Task details
Your task is to copy each line of the material below that includes "Gefrees".

Dataset entries
--------

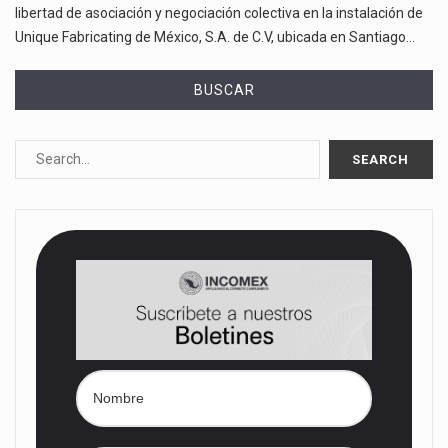
libertad de asociación y negociación colectiva en la instalación de
Unique Fabricating de México, S.A. de C.V, ubicada en Santiago…
BUSCAR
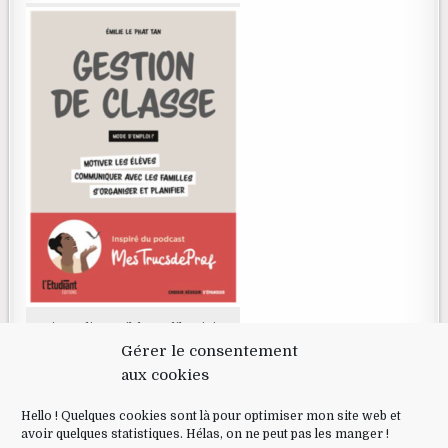
Livre disponible en librairie
Gérer le consentement
aux cookies
RECHERCHE
Hello ! Quelques cookies sont là pour optimiser mon site web et
avoir quelques statistiques. Hélas, on ne peut pas les manger !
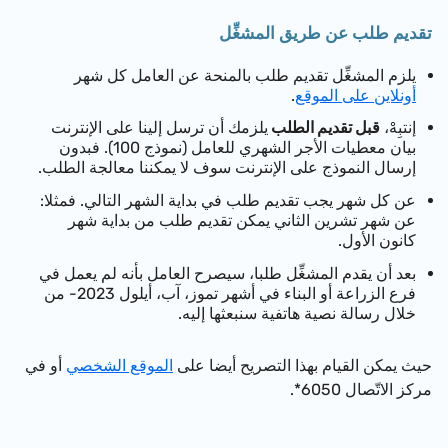
تقديم طلب عن طريق المشغِّل
يلزم المشغِّل تقديم طلب بالمنحة عن العامل كل شهر
أونلاين على الموقع
.
إنتبِهْ،
قبل تقديم الطلب
يلزمك أن ترسل إلينا على الإنترنت
بيان معطيات الأجر الشهري للعامل (نموذج 100). فبدون
إرسال النموذج على الإنترنت سوف لا يمكننا معالجة الطلب.
عن كل شهر يجب تقديم طلب في بداية الشهر التالي. فمثلا:
عن شهر تشرين الثاني يمكن تقديم طلب من بداية شهر
كانون الأول.
بعد أن يقدم المشغِّل طلبا، سيصرح العامل بأنه لم يعمل في
فرع الزراعة أو البناء في أشهر تموز، آب، أيلول 2023- من
خلال رسالة نصية هاتفية سنبعثها إليه.
حيث يمكن القيام بهذا التصريح أيضا على
الموقع الشخصي
أو في
مركز الاتّصال 6050*.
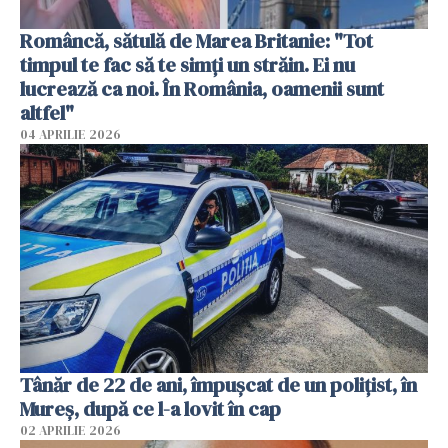
Româncă, sătulă de Marea Britanie: "Tot
timpul te fac să te simți un străin. Ei nu
lucrează ca noi. În România, oamenii sunt
altfel"
04 APRILIE 2026
Tânăr de 22 de ani, împușcat de un polițist, în
Mureș, după ce l-a lovit în cap
02 APRILIE 2026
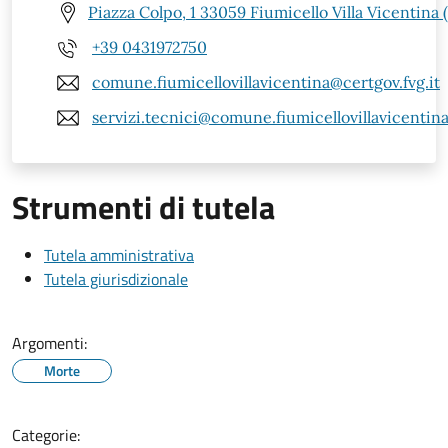
Piazza Colpo, 1 33059 Fiumicello Villa Vicentina 
+39 0431972750
comune.fiumicellovillavicentina@certgov.fvg.it
servizi.tecnici@comune.fiumicellovillavicentina
Strumenti di tutela
Tutela amministrativa
Tutela giurisdizionale
Argomenti:
Morte
Categorie:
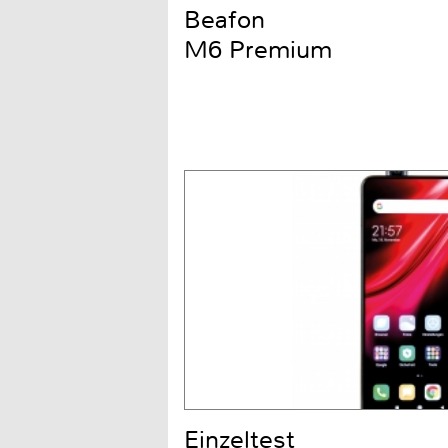
Beafon
M6 Premium
Einzeltest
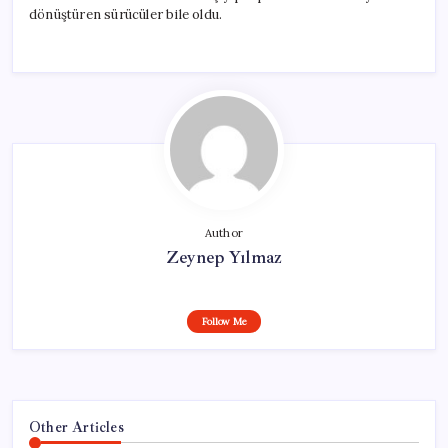
dönüştüren sürücüler bile oldu.
Author
Zeynep Yılmaz
Follow Me
Other Articles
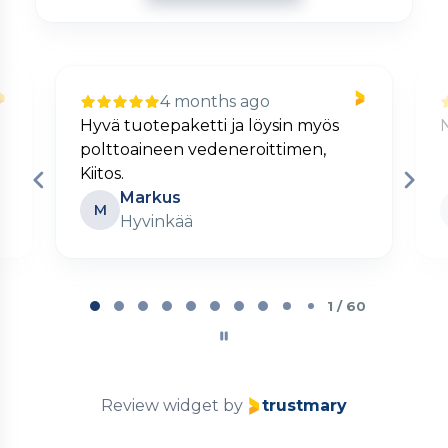
4 months ago
Nopea ja kätevä verkkokauppa.
Matti
M
Turku
Page
2
2 / 60
of
60
Review widget
by
trustmary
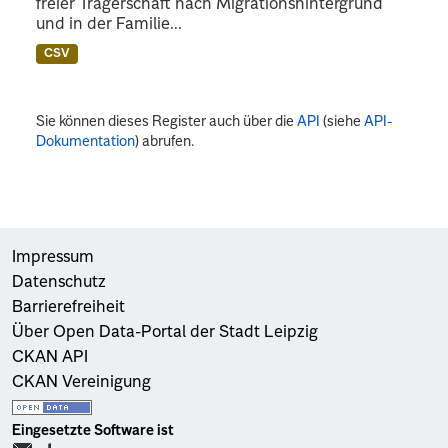
freier Trägerschaft nach Migrationshintergrund
und in der Familie...
CSV
Sie können dieses Register auch über die
API
(siehe
API-
Dokumentation
) abrufen.
Impressum
Datenschutz
Barrierefreiheit
Über Open Data-Portal der Stadt Leipzig
CKAN API
CKAN Vereinigung
Eingesetzte Software ist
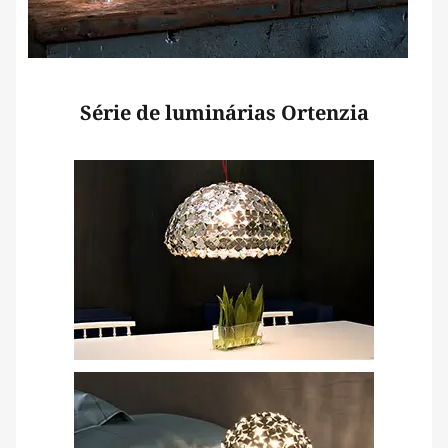
Série de luminárias Ortenzia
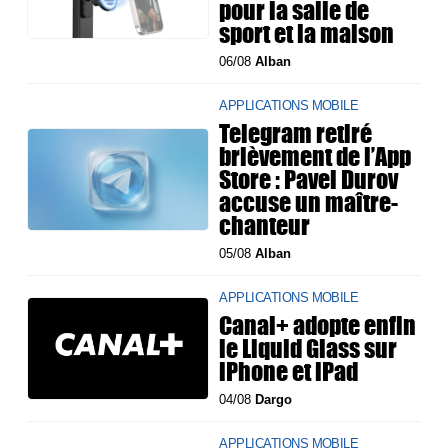
pour la salle de
sport et la maison
06/08
Alban
APPLICATIONS MOBILE
Telegram retiré
brièvement de l’App
Store : Pavel Durov
accuse un maître-
chanteur
05/08
Alban
APPLICATIONS MOBILE
Canal+ adopte enfin
le Liquid Glass sur
iPhone et iPad
04/08
Dargo
APPLICATIONS MOBILE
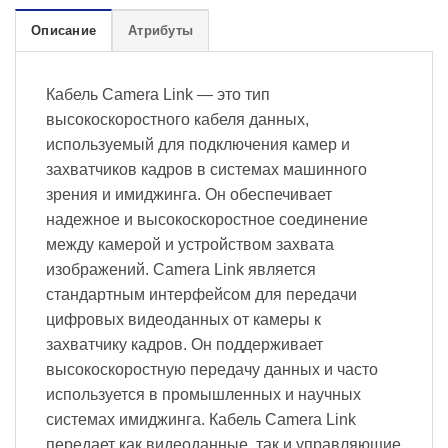
Описание
Атрибуты
Кабель Camera Link — это тип
высокоскоростного кабеля данных,
используемый для подключения камер и
захватчиков кадров в системах машинного
зрения и имиджинга. Он обеспечивает
надежное и высокоскоростное соединение
между камерой и устройством захвата
изображений. Camera Link является
стандартным интерфейсом для передачи
цифровых видеоданных от камеры к
захватчику кадров. Он поддерживает
высокоскоростную передачу данных и часто
используется в промышленных и научных
системах имиджинга. Кабель Camera Link
передает как видеоданные, так и управляющие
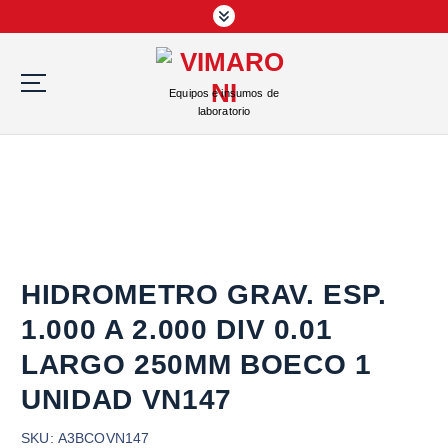
S
a
l
t
Equipos e insumos de
a
laboratorio
r
a
l
c
o
n
t
e
HIDROMETRO GRAV. ESP.
n
1.000 A 2.000 DIV 0.01
i
d
LARGO 250MM BOECO 1
o
UNIDAD VN147
SKU:
A3BCOVN147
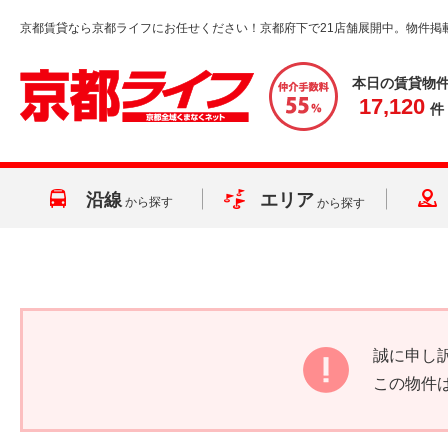
京都賃貸なら京都ライフにお任せください！京都府下で21店舗展開中。物件掲
本日の賃貸物
17,120
件
沿線
エリア
から探す
から探す
誠に申し
この物件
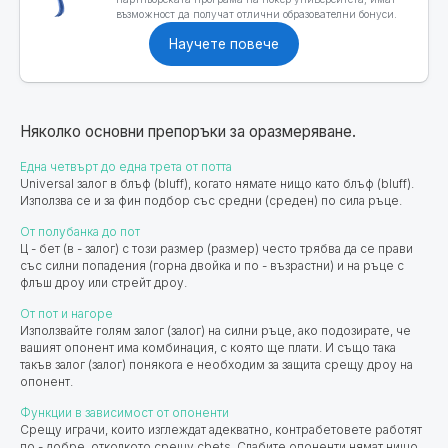
възможност да получат отлични образователни бонуси.
Научете повече
Няколко основни препоръки за оразмеряване.
Една четвърт до една трета от потта
Universal залог в блъф (bluff), когато нямате нищо като блъф (bluff).
Използва се и за фин подбор със средни (среден) по сила ръце.
От полубанка до пот
Ц - бет (в - залог) с този размер (размер) често трябва да се прави
със силни попадения (горна двойка и по - възрастни) и на ръце с
флъш дроу или стрейт дроу.
От пот и нагоре
Използвайте голям залог (залог) на силни ръце, ако подозирате, че
вашият опонент има комбинация, с която ще плати. И също така
такъв залог (залог) понякога е необходим за защита срещу дроу на
опонент.
Функции в зависимост от опоненти
Срещу играчи, които изглеждат адекватно, контрабетовете работят
по - добре, отколкото срещу cbets. Слабите опоненти нямат нищо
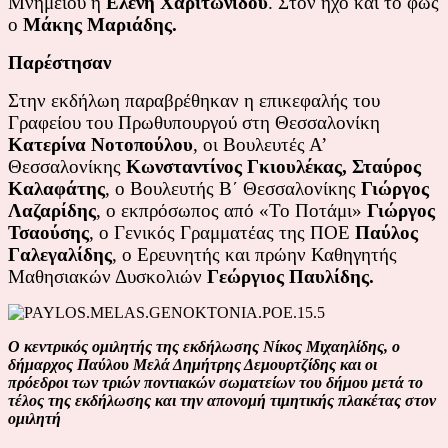
Μνημείου η
Ελένη Χαριτωνίδου
. Στον ήχο και το φως
ο
Μάκης Μαριάδης.
Παρέστησαν
Στην εκδήλωη παραβρέθηκαν η επικεφαλής του
Γραφείου του Πρωθυπουργού στη Θεσσαλονίκη
Κατερίνα Νοτοπούλου
, οι Βουλευτές Α’
Θεσσαλονίκης
Κωνσταντίνος Γκιουλέκας, Σταύρος
Καλαφάτης
, ο Βουλευτής Β΄ Θεσσαλονίκης
Γιώργος
Λαζαρίδης
, ο εκπρόσωπος από «Το Ποτάμι»
Γιώργος
Τσαούσης
, ο Γενικός Γραμματέας της ΠΟΕ
Παύλος
Γαλεγαλίδης
, ο Ερευνητής και πρώην Καθηγητής
Μαθησιακών Δυσκολιών
Γεώργιος Παυλίδης.
Ο κεντρικός ομιλητής της εκδήλωσης Νίκος Μιχαηλίδης, ο
δήμαρχος Παύλου Μελά Δημήτρης Δεμουρτζίδης και οι
πρόεδροι των τριών ποντιακών σωματείων του δήμου μετά το
τέλος της εκδήλωσης και την απονομή τιμητικής πλακέτας στον
ομιλητή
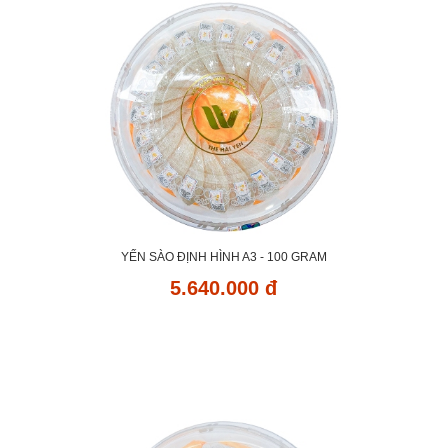
YẾN SÀO ĐỊNH HÌNH A3 - 100 GRAM
5.640.000 đ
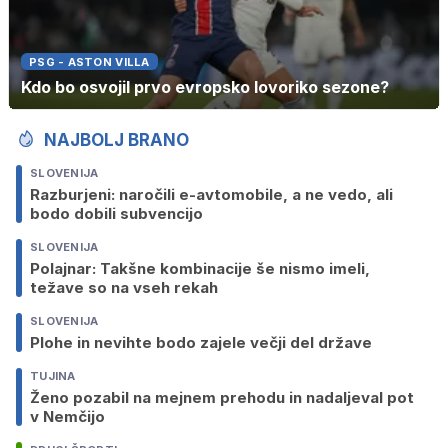
PSG - ASTON VILLA
Kdo bo osvojil prvo evropsko lovoriko sezone?
NAJBOLJ BRANO
SLOVENIJA
Razburjeni: naročili e-avtomobile, a ne vedo, ali
bodo dobili subvencijo
SLOVENIJA
Polajnar: Takšne kombinacije še nismo imeli,
težave so na vseh rekah
SLOVENIJA
Plohe in nevihte bodo zajele večji del države
TUJINA
Ženo pozabil na mejnem prehodu in nadaljeval pot
v Nemčijo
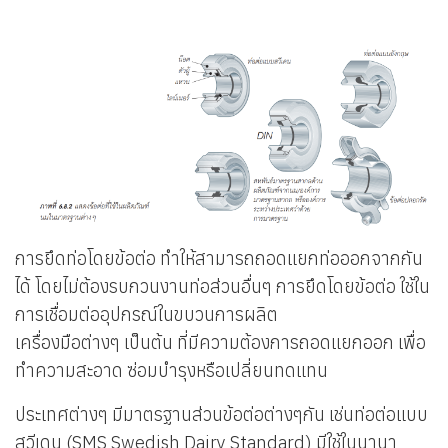
การยึดท่อโดยข้อต่อ ทำให้สามารถถอดแยกท่อออกจากกัน
ได้ โดยไม่ต้องรบกวนงานท่อส่วนอื่นๆ การยึดโดยข้อต่อ ใช้ใน
การเชื่อมต่ออุปกรณ์ในขบวนการผลิต
เครื่องมือต่างๆ เป็นต้น ที่มีความต้องการถอดแยกออก เพื่อ
ทำความสะอาด ซ่อมบำรุงหรือเปลี่ยนทดแทน
ประเทศต่างๆ มีมาตรฐานส่วนข้อต่อต่างๆกัน เช่นท่อต่อแบบ
สวีเดน (SMS Swedish Dairy Standard) มีใช้ในนานา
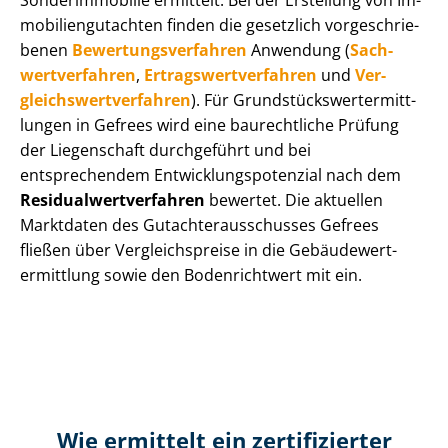
Sonderimmobilie ermittelt. Bei der Erstellung von Im­
mo­bi­li­en­gut­ach­ten finden die gesetzlich vor­ge­schrie­
be­nen
Be­wer­tungs­ver­fah­ren
Anwendung (
Sach­
wert­ver­fah­ren
,
Er­trags­wert­ver­fah­ren
und
Ver­
gleichs­wert­ver­fah­ren
). Für Grund­stücks­wert­ermitt­
lun­gen in Gefrees wird eine baurechtliche Prüfung
der Liegenschaft durchgeführt und bei
entsprechendem Ent­wick­lungs­po­ten­zi­al nach dem
Re­si­du­al­wert­ver­fah­ren
bewertet. Die aktuellen
Marktdaten des Gut­ach­ter­aus­schus­ses Gefrees
fließen über Ver­gleichs­prei­se in die Ge­bäu­de­wert­
ermitt­lung sowie den Bodenrichtwert mit ein.
Wie ermittelt ein zertifizierter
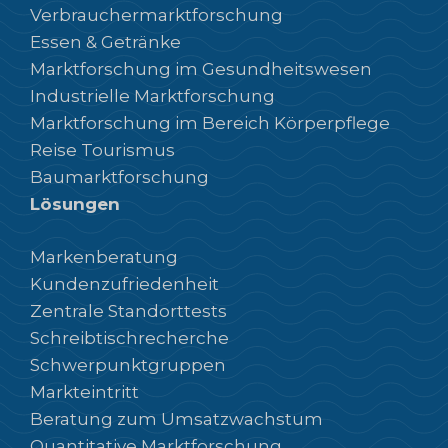
Verbrauchermarktforschung
Essen & Getränke
Marktforschung im Gesundheitswesen
Industrielle Marktforschung
Marktforschung im Bereich Körperpflege
Reise Tourismus
Baumarktforschung
Lösungen
Markenberatung
Kundenzufriedenheit
Zentrale Standorttests
Schreibtischrecherche
Schwerpunktgruppen
Markteintritt
Beratung zum Umsatzwachstum
Quantitative Marktforschung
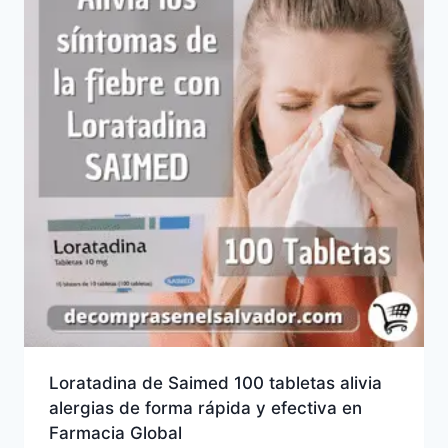
Loratadina de Saimed 100 tabletas alivia
alergias de forma rápida y efectiva en
Farmacia Global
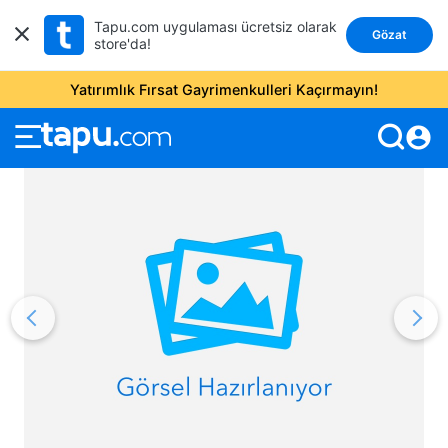
Tapu.com uygulaması ücretsiz olarak
Gözat
store'da!
Yatırımlık Fırsat Gayrimenkulleri Kaçırmayın!
account_circle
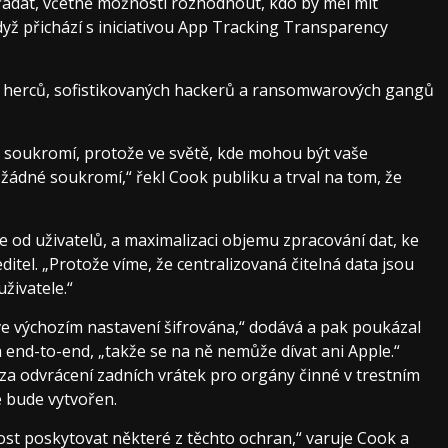
ořádat, včetně možnosti rozhodnout, kdo by měl mít
yž přichází s iniciativou App Tracking Transparency
h herců, sofistikovaných hackerů a ransomwarových gangů
m soukromí, protože ve světě, kde mohou být vaše
žádné soukromí,“ řekl Cook publiku a trval na tom, že
e od uživatelů, a maximalizaci objemu zpracování dat, ke
ditel. „Protože víme, že centralizovaná čitelná data jsou
uživatele.“
ve výchozím nastavení šifrována,“ dodává a pak poukázal
a end-to-end, „takže se na ně nemůže dívat ani Apple.“
 za odvrácení zadních vrátek pro orgány činné v trestním
e bude vytvořen.
st poskytovat některé z těchto ochran,“ varuje Cook a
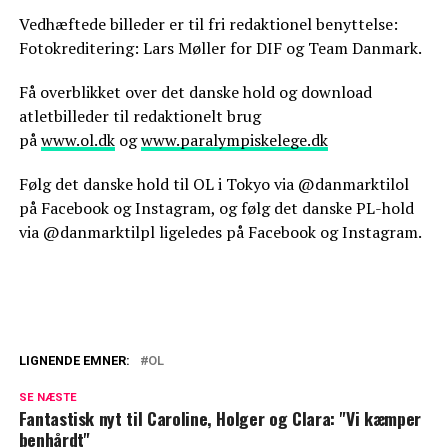
Vedhæftede billeder er til fri redaktionel benyttelse:
Fotokreditering: Lars Møller for DIF og Team Danmark.
Få overblikket over det danske hold og download
atletbilleder til redaktionelt brug
på
www.ol.dk
og
www.paralympiskelege.dk
Følg det danske hold til OL i Tokyo via @danmarktilol
på Facebook og Instagram, og følg det danske PL-hold
via @danmarktilpl ligeledes på Facebook og Instagram.
LIGNENDE EMNER:
OL
Nu har Nikolaj Jacobsen udtaget sin OL-
SE NÆSTE
trup: Her er de
Fantastisk nyt til Caroline, Holger og Clara: "Vi kæmper
benhårdt"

--------

Answer space
lun­gen in Gefrees wird eine baurechtliche Prüfung
Marktdaten des Gut­ach­ter­aus­schus­ses Gefrees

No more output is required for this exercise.